TheGamingEconomy Daily Digest brings you the trending business stories in gaming. In today’s edition: Riot settles gender discrimination lawsuit; Black Friday gaming spend hits USD$4.36bn (£3.37bn); and Switch projected to sell 9.46m units in December.
Riot settles gender discrimination lawsuit
Riot has settled a class action gender discrimination lawsuit for USD$10m (£7.7m), according to court documents filed yesterday (2nd December 2019). Under the terms of the settlement, every female employee who worked at Riot between November 2014 and the final date of court approval will be eligible to receive compensation, with the exact amount being determined by their length of service and contract type. The lawsuit followed a 2018 report by Kotaku, which uncovered systematic harrassment, a male-first "bro culture", and discriminatory pay practices, moreover the California Department of Fair Employment and Housing (DFEH) was allegedly hampered in its investigations by refusals by the Tencent-owned studio to hand over relevant documents.

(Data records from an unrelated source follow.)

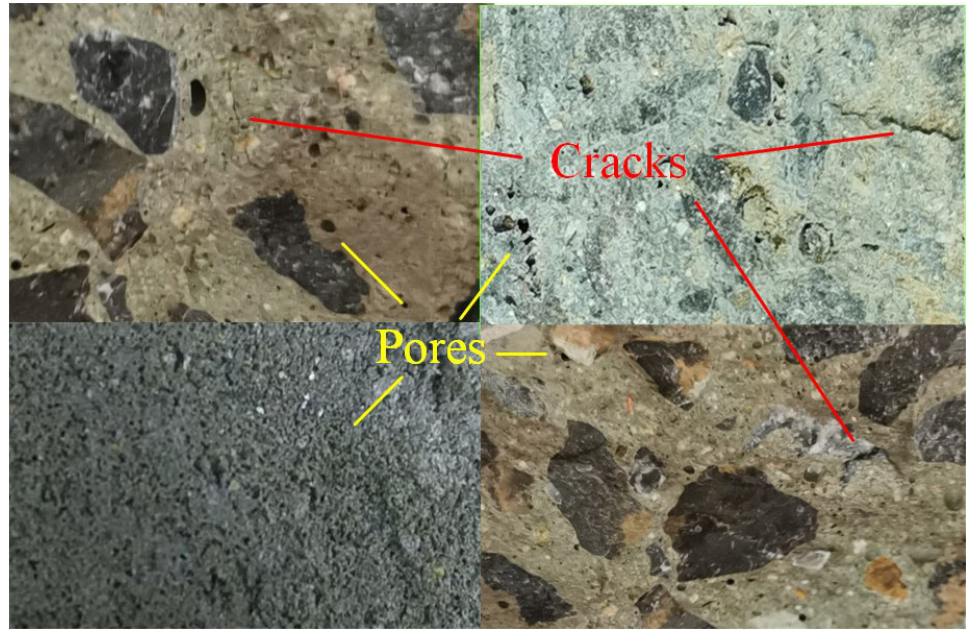
Figure 6. Pores and fissures on the samples.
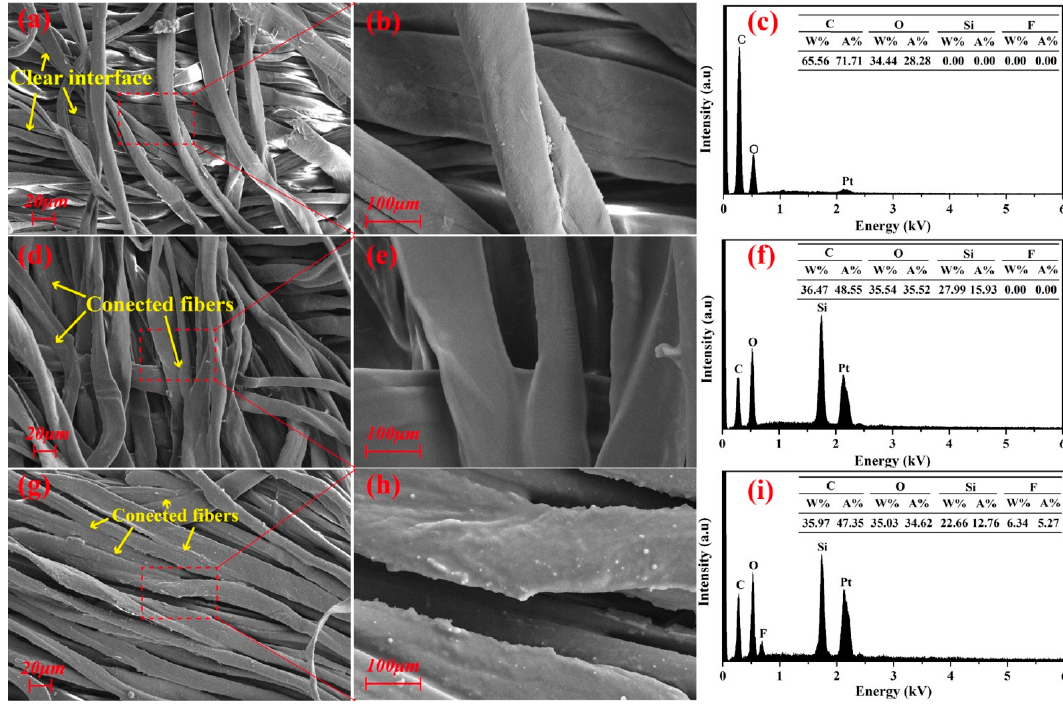
Figure 3. SEM images of pristine ( a,b ), PMHS-modified ( d,e ), and fluorinated olefin-modified ( g,h ) cotton fabrics and corresponding EDX (energy-dispersive X-ray spectroscopy) spectra ( c,f,i ).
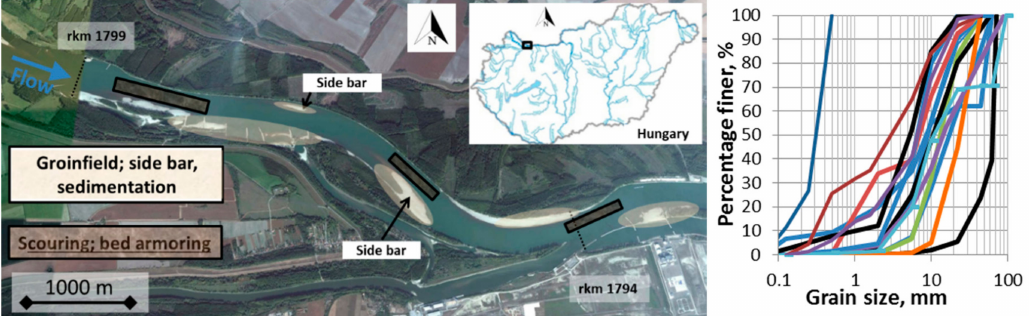
Figure 1. The sketch of the investigated Danube study reach ( left ) and grain size distributions taken from the investigated reach ( right ). The characteristic water discharges are mean flow Q m = 2000 m 3 / s, range of bankfull discharge Q bf = 4300–4500 m 3 / s, 2, 10 and 100-year flood event Q 2 = 5950 m 3 / s, Q 10 = 7950 m 3 / s and Q 100 = 10,400 m 3 / s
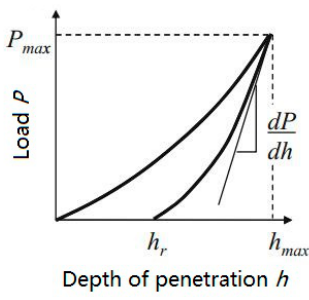
Figure 2. Load-displacement curves for the elastic-plastic solid.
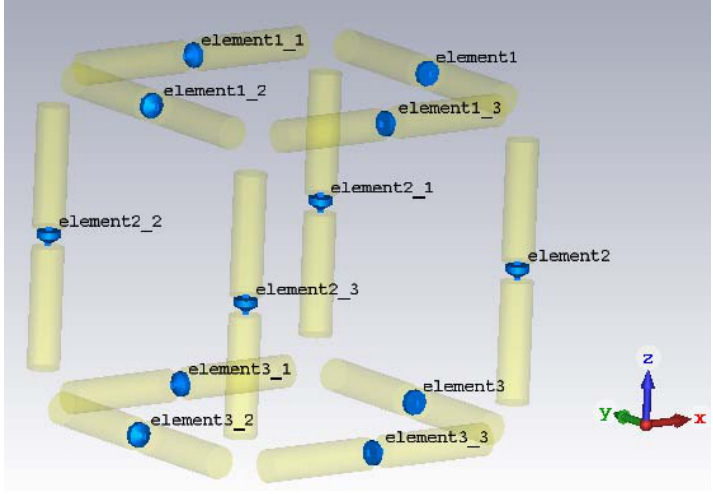
Figure 25. Vector antenna element.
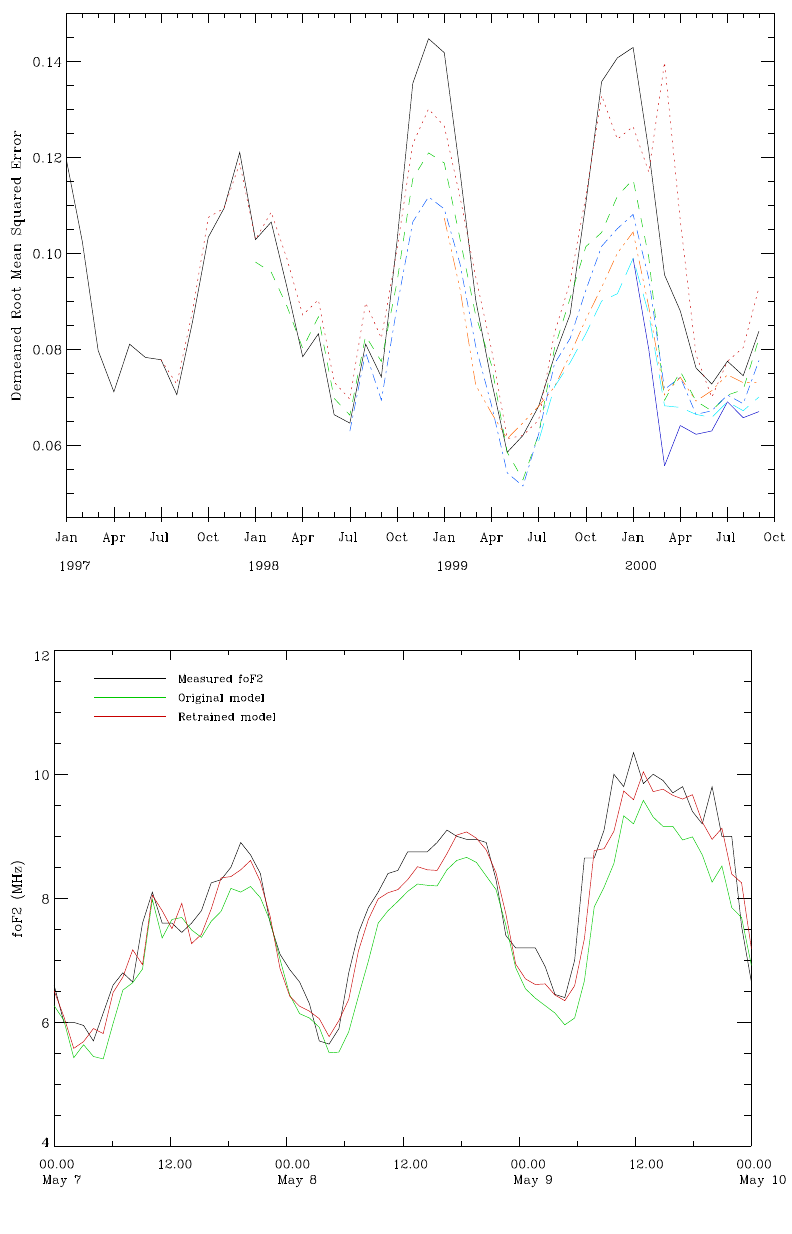
Fig. 7. Measured fo F2 and 1-hour ahead forecasts from original and re- trained models for the time period 7–9 May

In a statement, Riot Games CEO Nicolo Laurent said, "With this agreement, we are honouring our commitment to find the best and most expeditious way for all Rioters, and Riot, to move forward and heal. Over the past year, we've made substantial progress toward evolving our culture and will continue to pursue this work as we strive to be the most inclusive company in gaming." Ryan Saba of Rosen Saba, LLP, who was representing the plaintiffs, added, "This is a very strong settlement agreement that provides meaningful and fair value to class members for their experiences at Riot Games."
Black Friday gaming spend hits USD$4.36bn (£3.37bn)

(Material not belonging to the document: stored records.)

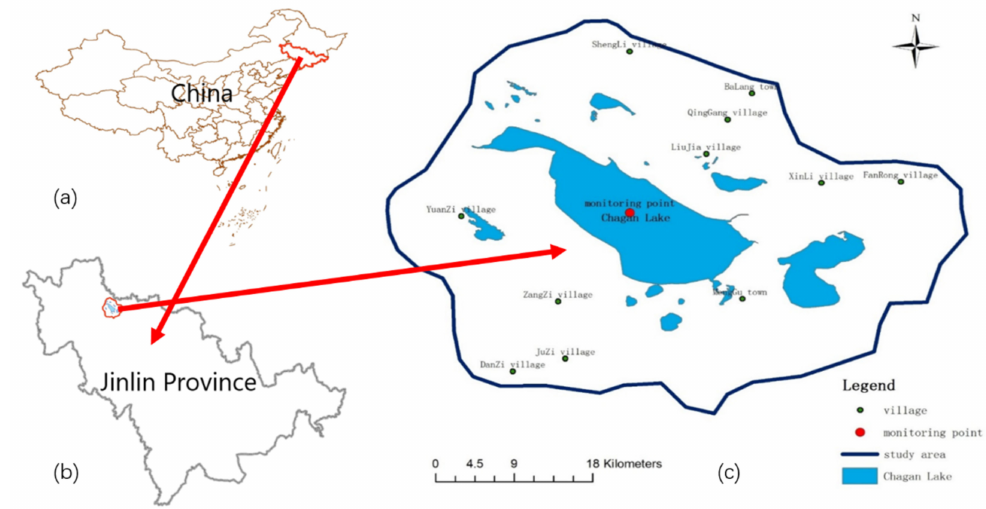
Figure 1. Location of the study area: ( a ) Jilin Province, China; ( b ) the position of the study area in Jilin Province; and ( c ) Chagan Lake wetland ecological environment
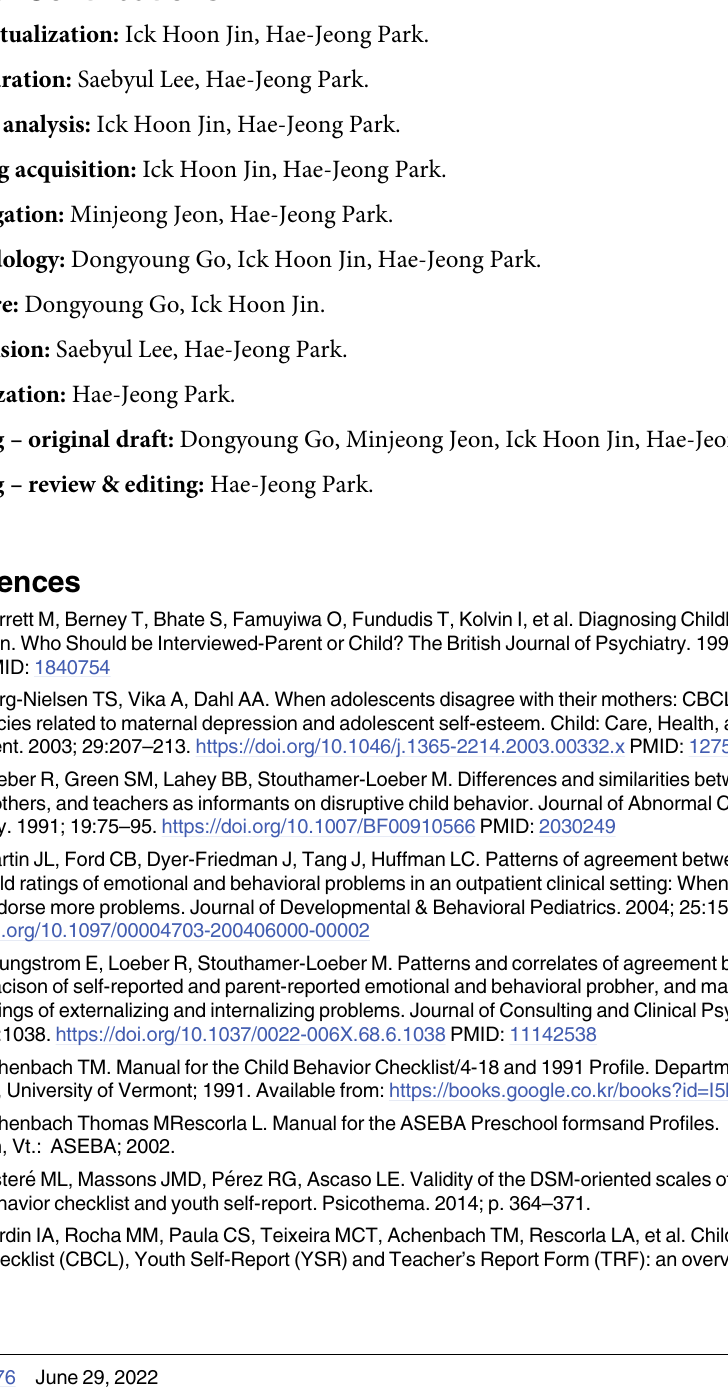
S1 Table. Items’ syndrome membership. S2 Table. Factor structures for CBCL and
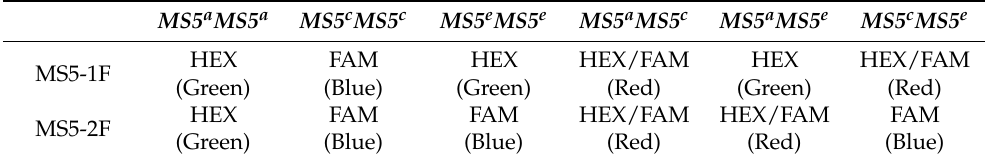
Table 3. PARMS primer sets for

Digital game sales in the period from Black Friday through to Cyber Monday reached a record total of USD$4.36bn (£3.37bn), a 9% increase from last year, according to figures released by SuperData. The increase was largely driven by in-game content deals within free-to-play titles, which increased 13% year-on-year to reach USD$3.3bn (£2.5bn) over the shopping weekend, by contrast premium PC content bought in a total of USD$300m (£232m).
In terms of estimates for next year, the release of cloud gaming and subscription services have been cited as a potential driver of growth, with SuperData predicted digital game subscription revenue will increase by 47% during 2020 to reach USD$1.15bn (£890m).

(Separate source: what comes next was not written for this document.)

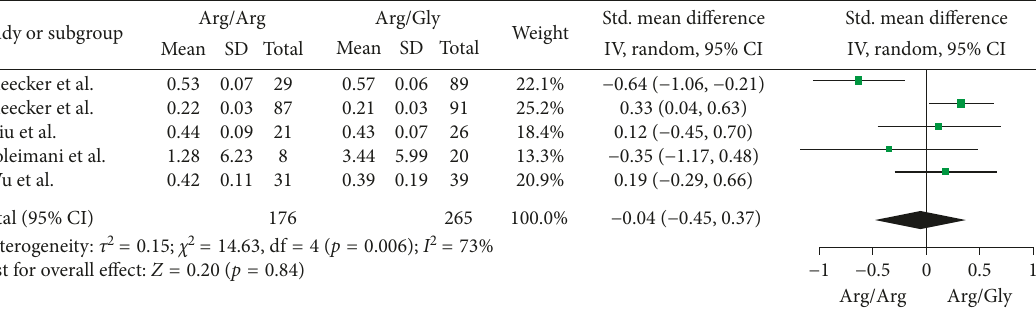
Figure 3: Forest plots of the association between the ADRB2 Arg16Gly polymorphism and pulmonary function response of inhaled ICS plus LABAs for asthma treatment (Arg/Arg or Arg/Gly) with 5 studies included.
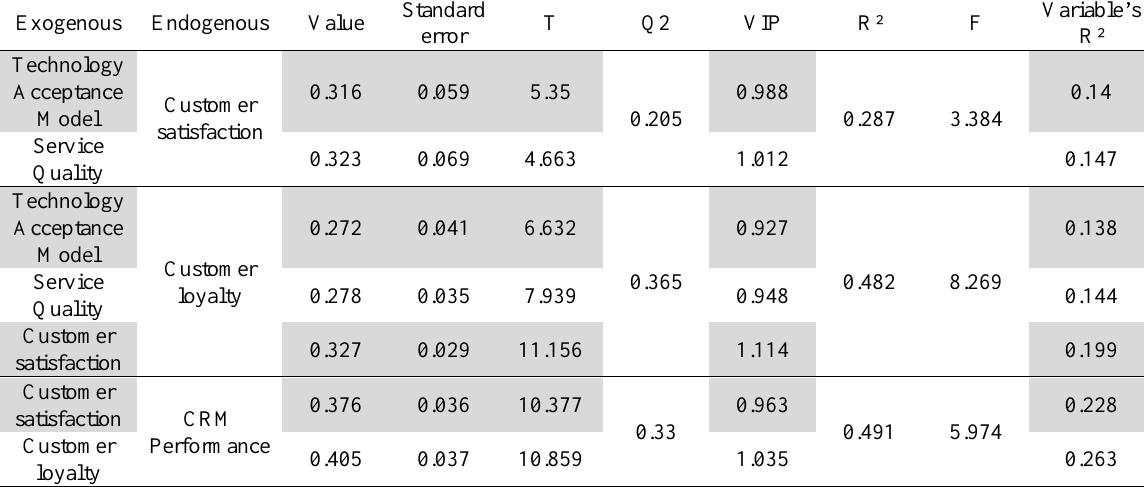
The results of testing various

Switch projected to sell 9.46m units in December
Nintendo is predicted to sell 9.46 million Switch consoles during the final quarter of 2019, according to a compilation of analyst estimates compiled by Bloomberg. While this represents only modest growth from 2018, during the same period the Japanese gaming firm is forecast to sell 64.73 software units, a substantial yearly increase of 23%. Nintendo is also expected to surpass its own estimates for the financial year ending March 2020, with the analysts from Morningstar Investment Services; Goldman Sachs Group; Macquarie Group; and Wedbush Securities predicting that profit will reach JP¥308.8bn (£2.18bn) off revenue of JP¥1.28tn (£9.05bn) during FY 2019-2020, compared to Nintendo's forecasts of JP¥260bn (£1.84bn) in profit from JP¥1.25tn (£8.84bn).
While the analysts are in agreement that Nintendo will see a strong holiday performance, there is disagreement whether the console will reach the milestone of 100 million units, as did the Wii. If the console maintains its estimated yearly sales of 19.07 million units over the course of the next three years it is expected to match Wii sales, however it is also thought that casual gamers, which helped fuel sales for the Switch predecessor, have now largely moved to free-to-play mobile titles.
When assessing the performance of Switch consoles and titles during Q4, Kazunori Ito, analyst at Morningstar Investment Services, said, “This is typically where sales begin to peak out, but it looks like the Switch may have a longer life cycle. With a desktop console and a portable player in a single machine, Nintendo has a very effective platform for selling game software.”